Write out the passage of the density proof starting at "[/proofplan]" and ending at "take $R \to \infty$).", swapping "exceptional set" for "bad set".
┌─ GIVEN TEXT
[proofplan]
We write $\mu = \mathcal{H}^s \lfloor E$ and show that for each $t > 1$, the set $A_t = \{x \in E : \Theta^{*s}(\mu, x) > t\}$ has $\mathcal{H}^s(A_t) = 0$. The proof proceeds in two stages. First, we use the [Besicovitch Covering Theorem](/theorems/3021) to show $\mathcal{H}^s(A_t) \leq (N/t)\,\mathcal{H}^s(A_t)$ where $N = N(n)$ is the Besicovitch constant, which gives $\mathcal{H}^s(A_t) = 0$ for $t > N$. Second, we sharpen to $\Theta^{*s} \leq 1$ using the pre-measure bound: for any set $F$ with $\operatorname{diam}(F) \leq 2r$, the single-set cover gives $\mathcal{H}^s_{2r}(F) \leq \alpha(s)\,r^s$, and a regularity property of Hausdorff measure ensures this controls the full $\mathcal{H}^s$-measure in the density limit.
[/proofplan]
[step:Reduce to showing $\mathcal{H}^s(A_t) = 0$ for each $t > 1$]
Write $\mu := \mathcal{H}^s \lfloor E$. Since $\mathcal{H}^s(E) < \infty$ and $E$ is Borel, $\mu$ is a finite Borel measure on $\mathbb{R}^n$, hence a Radon measure. For $t > 1$, define
\begin{align*}
A_t := \left\{x \in E : \limsup_{r \to 0^+} \frac{\mu(B(x,r))}{\alpha(s)\, r^s} > t\right\}.
\end{align*}
The exceptional set decomposes as $\{x \in E : \Theta^{*s}(\mu, x) > 1\} = \bigcup_{k=1}^{\infty} A_{1+1/k}$. By countable subadditivity of $\mathcal{H}^s$, it suffices to show $\mathcal{H}^s(A_t) = 0$ for each fixed $t > 1$.
[/step]
[step:Apply the Besicovitch Covering Theorem to extract a controlled subcover of $A_t$]
Fix $t > 1$ and $\delta > 0$. We may assume $A_t$ is bounded (otherwise work with $A_t \cap \overline{B}(0,R)$ for each $R > 0$ and take $R \to \infty$).
At each $x \in A_t$, the density condition provides $r_x \in (0, \delta)$ satisfying $\mu(B(x, r_x)) > t\,\alpha(s)\,r_x^s$. Apply the [Besicovitch Covering Theorem](/theorems/3021) to the bounded set $A_t$ with the family $\{\overline{B}(x, r_x)\}_{x \in A_t}$. The hypotheses are satisfied: $A_t$ is bounded and each closed ball is centered at a point of $A_t$ with positive radius. The theorem yields $N = N(n)$ and at most $N$ countable subfamilies $\mathcal{G}_1, \ldots, \mathcal{G}_N$, each consisting of pairwise disjoint balls, with
\begin{align*}
A_t \subset \bigcup_{j=1}^{N} \bigcup_{B \in \mathcal{G}_j} B.
└─
┌─ INPUT DATA
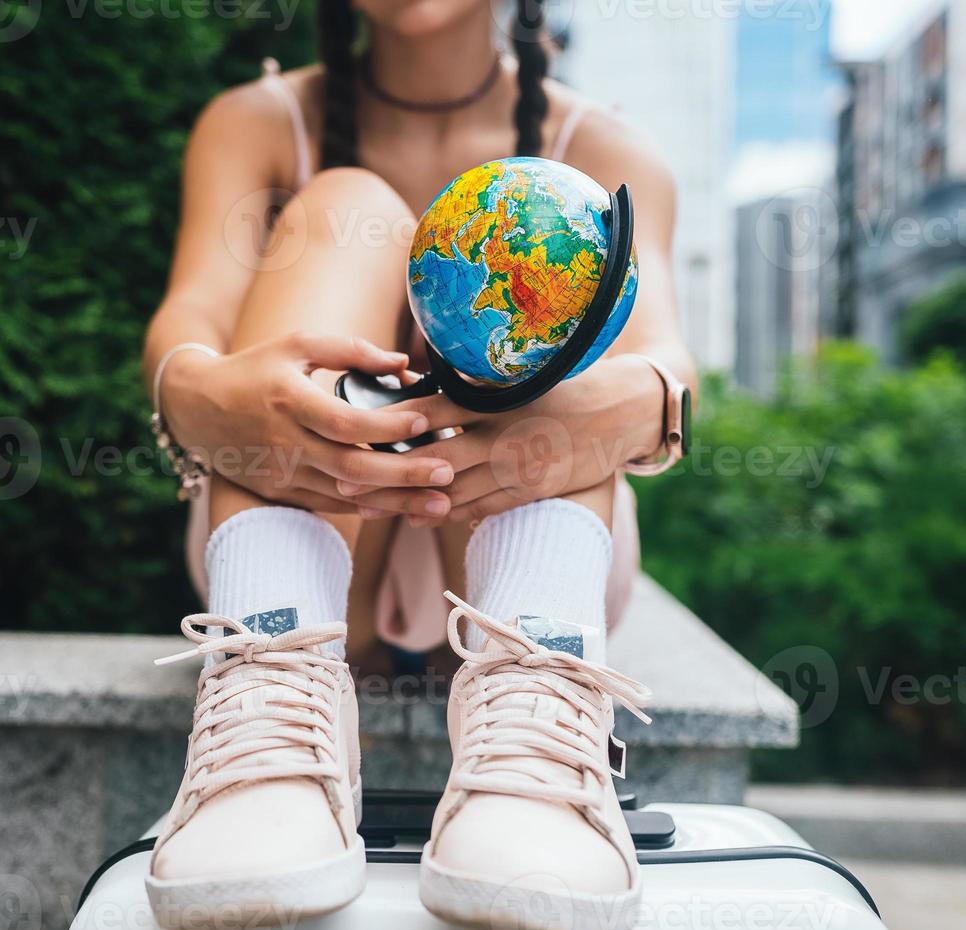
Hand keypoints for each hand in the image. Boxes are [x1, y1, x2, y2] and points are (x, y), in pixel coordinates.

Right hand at [158, 333, 456, 514]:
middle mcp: (285, 443)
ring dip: (395, 501)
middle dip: (403, 474)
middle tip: (447, 473)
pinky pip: (329, 505)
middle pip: (351, 467)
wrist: (195, 408)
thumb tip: (401, 362)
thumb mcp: (294, 345)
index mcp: (289, 400)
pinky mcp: (279, 492)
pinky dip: (365, 509)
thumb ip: (348, 349)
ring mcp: (281, 473)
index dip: (385, 425)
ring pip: (345, 495)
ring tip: (439, 505)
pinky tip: (399, 509)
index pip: (343, 421)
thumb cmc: (252, 369)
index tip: (423, 421)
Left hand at [337, 354, 663, 524]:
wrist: (622, 412)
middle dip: (386, 474)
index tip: (354, 428)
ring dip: (409, 502)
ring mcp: (517, 467)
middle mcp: (501, 434)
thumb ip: (475, 385)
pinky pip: (484, 508)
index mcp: (494, 399)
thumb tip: (423, 381)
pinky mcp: (532, 490)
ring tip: (370, 507)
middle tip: (344, 480)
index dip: (393, 422)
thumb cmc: (564, 387)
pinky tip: (421, 516)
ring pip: (452, 491)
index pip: (434, 409)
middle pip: (433, 459)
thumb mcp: (519, 376)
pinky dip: (451, 513)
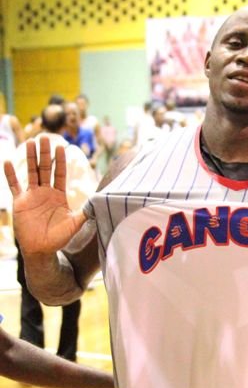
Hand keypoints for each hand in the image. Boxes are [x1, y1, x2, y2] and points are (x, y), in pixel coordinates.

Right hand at [4, 136, 86, 254]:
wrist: (41, 249)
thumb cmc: (59, 238)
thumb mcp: (74, 224)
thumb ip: (85, 213)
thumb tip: (98, 202)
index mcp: (58, 195)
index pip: (60, 173)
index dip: (60, 160)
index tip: (61, 146)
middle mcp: (45, 192)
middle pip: (45, 168)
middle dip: (45, 153)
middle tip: (44, 137)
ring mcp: (32, 196)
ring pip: (31, 172)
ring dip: (30, 158)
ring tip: (30, 142)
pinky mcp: (20, 202)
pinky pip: (14, 185)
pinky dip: (11, 174)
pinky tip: (8, 161)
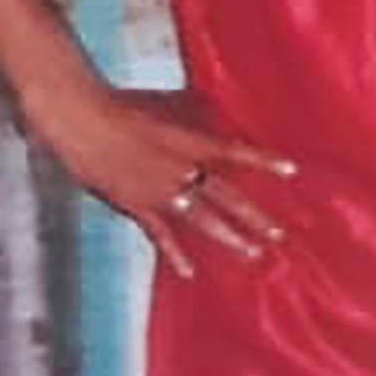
└─
**ANSWER SECTION**
[/proofplan]
[step:Reduce to showing $\mathcal{H}^s(A_t) = 0$ for each $t > 1$]
Write $\mu := \mathcal{H}^s \lfloor E$. Since $\mathcal{H}^s(E) < \infty$ and $E$ is Borel, $\mu$ is a finite Borel measure on $\mathbb{R}^n$, hence a Radon measure. For $t > 1$, define
\begin{align*}
A_t := \left\{x \in E : \limsup_{r \to 0^+} \frac{\mu(B(x,r))}{\alpha(s)\, r^s} > t\right\}.
\end{align*}
The bad set decomposes as $\{x \in E : \Theta^{*s}(\mu, x) > 1\} = \bigcup_{k=1}^{\infty} A_{1+1/k}$. By countable subadditivity of $\mathcal{H}^s$, it suffices to show $\mathcal{H}^s(A_t) = 0$ for each fixed $t > 1$.
[/step]
[step:Apply the Besicovitch Covering Theorem to extract a controlled subcover of $A_t$]
Fix $t > 1$ and $\delta > 0$. We may assume $A_t$ is bounded (otherwise work with $A_t \cap \overline{B}(0,R)$ for each $R > 0$ and take $R \to \infty$).